### LIST OF TASKS
1. According to the piece on Xin Song's Cutting Dreams installation, on which day and during which hours can viewers talk with the artist inside the Prow?
2. Go on with the article about Xin Song's Cutting Dreams installation, picking up after its final sentence.

### SELECTED EXTRACT
------------
As a third-generation American, I confess that I rarely think about my birthright of freedom. Lady Liberty, often mass produced as kitsch souvenirs for tourists, has become a ubiquitous logo for New York like that of the Eiffel Tower for Paris. Illuminating the glass-enclosed Prow Art Space of Manhattan’s Flatiron Building, Xin Song’s monumental site-specific installation, Cutting Dreams, challenges me and over 500,000 passers-by weekly to enter a meditation and dialogue on the promise, complexities and changing perceptions of the country’s most treasured value. Curated by Cheryl McGinnis in partnership with Sprint, the exhibit is on view 24 hours a day from November 2012 through January 2013, and viewers are invited inside the Prow to speak with the artist as she adds to this ongoing project on Tuesdays, from 11am to 3pm.

Having grown up in Zhongguanchun, the birthplace of China’s high-tech “Silicon Valley,” Xin Song did not come to the United States seeking freedom from oppression like the generation of Chinese artists who fled from Mao’s Cultural Revolution. Although educated at Beijing Central Academy of Fine Arts, she was profoundly affected by the ancient folk tradition of Chinese papercut while visiting rural villages at the age of 18. Vastly different from her urban background, she learned from farming artists of all generations sharing techniques and talking about life. Transplanted to Brooklyn in 2000, her passion for conversing with community and place led Song to transform this ancient tradition into a living cross-cultural contemporary fine art that celebrates New York’s rich tapestry of cultures.
------------
### DATASET CONTENT
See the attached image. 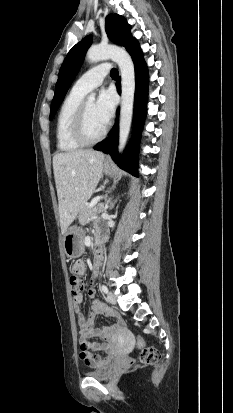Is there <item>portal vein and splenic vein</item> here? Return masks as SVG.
Returning a JSON list of instances; mask_svg holds the SVG:
<instances>
[{"mask_svg": "<svg viewBox=\"0 0 233 413\" xmlns=\"http://www.w3.org/2000/svg\"><path fill=\"white\" fill-rule=\"evenodd\" d=\"M100 199H102V196H97V197H95V198L91 201L90 207H91V208L94 207Z\"/></svg>", "mask_w": 233, "mask_h": 413, "instance_id": "1", "label": "portal vein and splenic vein"}]
</instances>
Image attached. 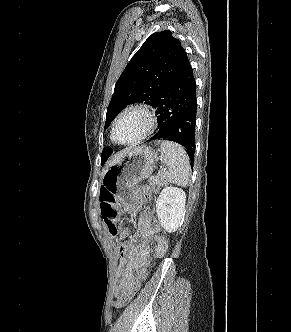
------------
### ANSWERS GIVEN
1. Tuesdays, from 11am to 3pm.

2.
Rising like a beacon from a flowing papercut river, Song’s large-scale densely layered Statue of Liberty comes “home” to face Madison Square Park, where the head and torch-bearing arm were displayed from 1876 to 1882 before Frédéric Bartholdi completed the design for his iconic neoclassical sculpture. Cutting Dreams shifts from two-dimensional paper into cutting space itself, using both natural and artificial light to create ever-changing shadow play and movement. “Made in America” by Song, multiple 11-inch high red replicas, hand-cut from industrial foam board, watch omnipresent from the river and all parts of a constructed bridge that connects cultures as well as people, boroughs, cities, states, countries and continents. As she documents the moment with a black and white montage of everyday life, Song chronicles the current climate of uncertainty with photographs of various neighborhoods layered with current events such as war, Occupy Wall Street protests, and “Stop and Frisk” policies. Referencing each other daily, American and Chinese newspaper clippings are collaged respectively to each of the two walkways of the bridge, and elements of red throughout the installation echo the historic and continuing sacrifices for freedom sometimes forgotten as we inhabit our day-to-day routines.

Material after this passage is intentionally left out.